When will we finally have a law for the eradication of gender-based violence?
Law is an instrument used to structure society. The more filled with justice it is, the easiest will be to comply with the rules.
We must distinguish between legality and legitimacy. Legality is the set of legal norms of positive law developed within the framework of the legal system, while legitimacy attributes a value of justice (or injustice) to these norms.
The more legitimacy is given to a rule, the less coercive power will be needed to apply it. The problem is that we have assimilated the concepts of law and justice as synonyms. But, because of the wear and frustration caused by seeing everyday that the law is not equal for everyone, are increasingly fewer those who support this statement. In spite of this, we will continue to argue that at least this should be the trend.
All right, we are aware that the law is an instrument manipulated by power (we just have to look at the Nóos case judgment), but as a feminist and after the new victory of the Popular Party, I fear that the government will further restrict our Criminal Code in terms of gender violence. Has the Spanish society internalized the law on violence that has been in force since 2004? Criminal law acts on the individual and, from this perspective, as long as the norm is not socially internalized, the criminal process and punishment to which it is addressed will not be useful at a collective level.
The explanatory memorandum of Organic Law 1/2004 on Measures of Integral Protection against Gender Violence states that this type of violence is not a problem that affects the private sphere but, as a more brutal symbol of existing inequality between men and women, it has the status of public offenses. Unlike domestic violence, where the gender of the active subject and the passive subject is irrelevant, when the legislator typifies gender violence, the active subject will always be a man and the passive subject, a woman. But they are not passive, they do not die, women are victims of femicide.
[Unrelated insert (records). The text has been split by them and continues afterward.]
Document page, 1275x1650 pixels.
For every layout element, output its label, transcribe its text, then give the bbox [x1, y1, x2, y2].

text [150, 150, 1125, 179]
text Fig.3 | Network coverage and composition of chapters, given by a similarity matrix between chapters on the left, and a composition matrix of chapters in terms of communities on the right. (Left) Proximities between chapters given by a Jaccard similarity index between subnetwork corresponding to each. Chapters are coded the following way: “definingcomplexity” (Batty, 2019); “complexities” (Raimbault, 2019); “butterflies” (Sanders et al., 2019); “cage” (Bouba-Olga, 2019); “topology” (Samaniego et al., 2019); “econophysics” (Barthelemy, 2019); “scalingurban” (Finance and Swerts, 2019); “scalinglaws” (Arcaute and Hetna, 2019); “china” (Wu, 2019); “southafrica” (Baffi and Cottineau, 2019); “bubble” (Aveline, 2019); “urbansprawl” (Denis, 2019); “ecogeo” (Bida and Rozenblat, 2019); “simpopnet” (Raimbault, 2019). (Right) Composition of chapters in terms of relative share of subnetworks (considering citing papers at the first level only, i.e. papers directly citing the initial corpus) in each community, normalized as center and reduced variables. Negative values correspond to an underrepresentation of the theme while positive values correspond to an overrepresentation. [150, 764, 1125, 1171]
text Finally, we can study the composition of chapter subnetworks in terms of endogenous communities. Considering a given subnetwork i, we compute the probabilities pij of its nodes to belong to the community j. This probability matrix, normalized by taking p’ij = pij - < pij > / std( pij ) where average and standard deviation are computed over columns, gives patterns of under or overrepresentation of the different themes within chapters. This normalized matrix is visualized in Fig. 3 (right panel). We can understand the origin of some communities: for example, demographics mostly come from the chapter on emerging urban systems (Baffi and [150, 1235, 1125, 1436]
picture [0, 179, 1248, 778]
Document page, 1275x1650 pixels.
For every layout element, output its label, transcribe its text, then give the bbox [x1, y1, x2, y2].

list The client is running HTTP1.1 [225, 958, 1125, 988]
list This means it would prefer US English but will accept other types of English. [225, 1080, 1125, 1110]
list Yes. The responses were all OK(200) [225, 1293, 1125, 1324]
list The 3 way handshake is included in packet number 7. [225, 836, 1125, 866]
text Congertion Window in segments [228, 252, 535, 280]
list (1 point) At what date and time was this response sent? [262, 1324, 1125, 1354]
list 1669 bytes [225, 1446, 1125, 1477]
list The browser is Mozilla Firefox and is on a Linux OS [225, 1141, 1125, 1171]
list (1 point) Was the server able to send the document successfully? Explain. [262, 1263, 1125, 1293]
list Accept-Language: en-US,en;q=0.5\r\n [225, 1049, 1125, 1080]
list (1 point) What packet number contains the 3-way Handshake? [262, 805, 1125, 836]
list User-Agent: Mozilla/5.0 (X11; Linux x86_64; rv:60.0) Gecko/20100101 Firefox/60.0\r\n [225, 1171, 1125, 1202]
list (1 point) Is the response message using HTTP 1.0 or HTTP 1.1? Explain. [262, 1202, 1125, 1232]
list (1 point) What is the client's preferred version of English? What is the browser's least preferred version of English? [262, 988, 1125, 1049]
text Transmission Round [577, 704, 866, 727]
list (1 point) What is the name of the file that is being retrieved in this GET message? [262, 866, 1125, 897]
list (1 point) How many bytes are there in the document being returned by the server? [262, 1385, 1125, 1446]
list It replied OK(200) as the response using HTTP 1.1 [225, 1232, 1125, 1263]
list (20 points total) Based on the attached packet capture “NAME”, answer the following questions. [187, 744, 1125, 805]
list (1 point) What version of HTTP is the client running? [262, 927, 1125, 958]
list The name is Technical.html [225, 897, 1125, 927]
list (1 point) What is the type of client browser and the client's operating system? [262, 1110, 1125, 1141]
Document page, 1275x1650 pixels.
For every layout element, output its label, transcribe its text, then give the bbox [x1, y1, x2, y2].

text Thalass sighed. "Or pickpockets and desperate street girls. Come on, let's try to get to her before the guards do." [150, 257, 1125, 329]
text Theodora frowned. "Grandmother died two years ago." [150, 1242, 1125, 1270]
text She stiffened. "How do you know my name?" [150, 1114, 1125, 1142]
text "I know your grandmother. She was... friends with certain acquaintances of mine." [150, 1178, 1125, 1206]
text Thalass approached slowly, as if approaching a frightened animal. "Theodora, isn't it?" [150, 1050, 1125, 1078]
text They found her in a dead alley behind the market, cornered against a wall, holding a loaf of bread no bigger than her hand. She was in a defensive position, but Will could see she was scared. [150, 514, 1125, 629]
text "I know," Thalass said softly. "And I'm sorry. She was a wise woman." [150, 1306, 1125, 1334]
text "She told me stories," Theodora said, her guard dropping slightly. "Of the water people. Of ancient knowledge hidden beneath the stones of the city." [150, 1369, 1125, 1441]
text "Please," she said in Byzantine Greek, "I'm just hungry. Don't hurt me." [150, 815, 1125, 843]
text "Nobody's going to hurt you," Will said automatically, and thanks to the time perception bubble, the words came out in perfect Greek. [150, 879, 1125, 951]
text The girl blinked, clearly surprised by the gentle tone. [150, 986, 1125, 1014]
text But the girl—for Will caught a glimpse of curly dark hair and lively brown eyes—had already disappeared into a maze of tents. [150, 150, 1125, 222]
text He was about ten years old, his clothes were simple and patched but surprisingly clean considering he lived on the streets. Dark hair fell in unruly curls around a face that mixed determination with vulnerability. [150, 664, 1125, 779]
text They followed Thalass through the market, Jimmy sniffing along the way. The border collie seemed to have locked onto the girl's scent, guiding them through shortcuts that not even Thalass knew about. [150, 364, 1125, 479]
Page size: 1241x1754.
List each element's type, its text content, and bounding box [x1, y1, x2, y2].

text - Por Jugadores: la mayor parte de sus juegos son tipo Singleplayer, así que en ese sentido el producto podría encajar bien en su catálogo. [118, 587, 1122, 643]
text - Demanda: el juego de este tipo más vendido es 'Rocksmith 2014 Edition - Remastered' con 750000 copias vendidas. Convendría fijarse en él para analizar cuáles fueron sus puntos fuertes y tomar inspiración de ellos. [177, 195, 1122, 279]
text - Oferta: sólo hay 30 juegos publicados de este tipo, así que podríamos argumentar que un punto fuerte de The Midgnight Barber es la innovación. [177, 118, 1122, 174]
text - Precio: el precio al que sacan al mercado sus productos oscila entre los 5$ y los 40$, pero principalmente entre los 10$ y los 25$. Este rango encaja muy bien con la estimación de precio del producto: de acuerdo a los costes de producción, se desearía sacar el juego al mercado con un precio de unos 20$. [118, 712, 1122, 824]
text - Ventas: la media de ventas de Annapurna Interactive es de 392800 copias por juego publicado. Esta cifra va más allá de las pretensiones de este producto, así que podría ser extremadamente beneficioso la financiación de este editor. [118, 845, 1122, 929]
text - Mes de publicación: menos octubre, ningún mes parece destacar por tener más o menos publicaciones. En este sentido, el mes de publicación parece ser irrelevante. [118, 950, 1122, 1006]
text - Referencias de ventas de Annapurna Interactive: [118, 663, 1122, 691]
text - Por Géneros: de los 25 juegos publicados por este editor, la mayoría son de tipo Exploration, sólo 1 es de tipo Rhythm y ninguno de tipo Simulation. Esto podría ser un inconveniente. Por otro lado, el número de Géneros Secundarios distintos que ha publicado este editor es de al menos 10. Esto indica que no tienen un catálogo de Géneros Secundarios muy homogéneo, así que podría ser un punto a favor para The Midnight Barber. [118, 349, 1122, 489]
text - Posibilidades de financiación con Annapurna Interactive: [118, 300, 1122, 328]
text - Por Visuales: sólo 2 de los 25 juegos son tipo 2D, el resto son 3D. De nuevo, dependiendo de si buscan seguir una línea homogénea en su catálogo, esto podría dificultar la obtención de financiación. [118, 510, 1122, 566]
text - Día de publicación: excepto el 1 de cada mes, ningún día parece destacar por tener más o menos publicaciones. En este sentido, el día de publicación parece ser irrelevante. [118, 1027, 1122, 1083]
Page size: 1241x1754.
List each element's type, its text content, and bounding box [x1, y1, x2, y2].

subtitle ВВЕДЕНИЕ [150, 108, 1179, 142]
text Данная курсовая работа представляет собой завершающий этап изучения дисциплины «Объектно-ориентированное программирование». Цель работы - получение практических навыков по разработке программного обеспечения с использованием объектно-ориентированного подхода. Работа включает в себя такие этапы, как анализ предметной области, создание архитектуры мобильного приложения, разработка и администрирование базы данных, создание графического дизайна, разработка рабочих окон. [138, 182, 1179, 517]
We can criticize various aspects of this law: if, as stated in the explanatory memorandum, it is a question of structural violence, how can it be possible that only those women who have been partners or ex-partners, or who are united to the “active subjects” by an analogous relationship of affectivity can use the Courts for Violence Against Women? This nuance eliminates any kind of inequality that occurs outside the realm of the couple or ex-partner. With this restriction we deny what was stated in the preamble of the law and continue to cover arguments such as false accusations. So, is the reinforced criminal protection and the specific judicial protection of the JVM sufficient if limited to the scope of the couple or ex-couple? Does the Spanish legislator agree to the mandate of the Istanbul Convention, which is the first binding agreement on this subject at European level?
But what is most striking is that this law only aggravates punishments when it comes to crimes that are considered as minor against women (threats, coercion). In these cases, the basis of the sentence increases. But what happens when a man kills his partner? Logically, there should be an aggravation of the penalty as we have in light offenses. But no. The legislator contemplates that the penalty for murder or murder is already high enough, and therefore, the sentence is not extended. And it does not expand because if it did it would be an acknowledgment of femicide and not an accumulation of isolated cases of men who kill women. We are not ignoring the existence of the aggravating circumstance of discrimination to the victim by its sex, but this, besides being insignificant, does not agree with the motivation of the law, where a special protection of the women, vulnerable in our patriarchal society . If we have a law against gender violence, is it not logical that it should be characterized by a greater penalty when a woman’s life is taken away simply because she is? Only in light crimes does there exist a difference if the author is male and the female victim. In serious crimes there is no differentiation.
The motivation of the law should be to eradicate the femicides and the first step is the typification of this in the penal code. Perhaps this way, with these small nominative advances, we can influence the mentality of society and we can get legality and legitimacy together.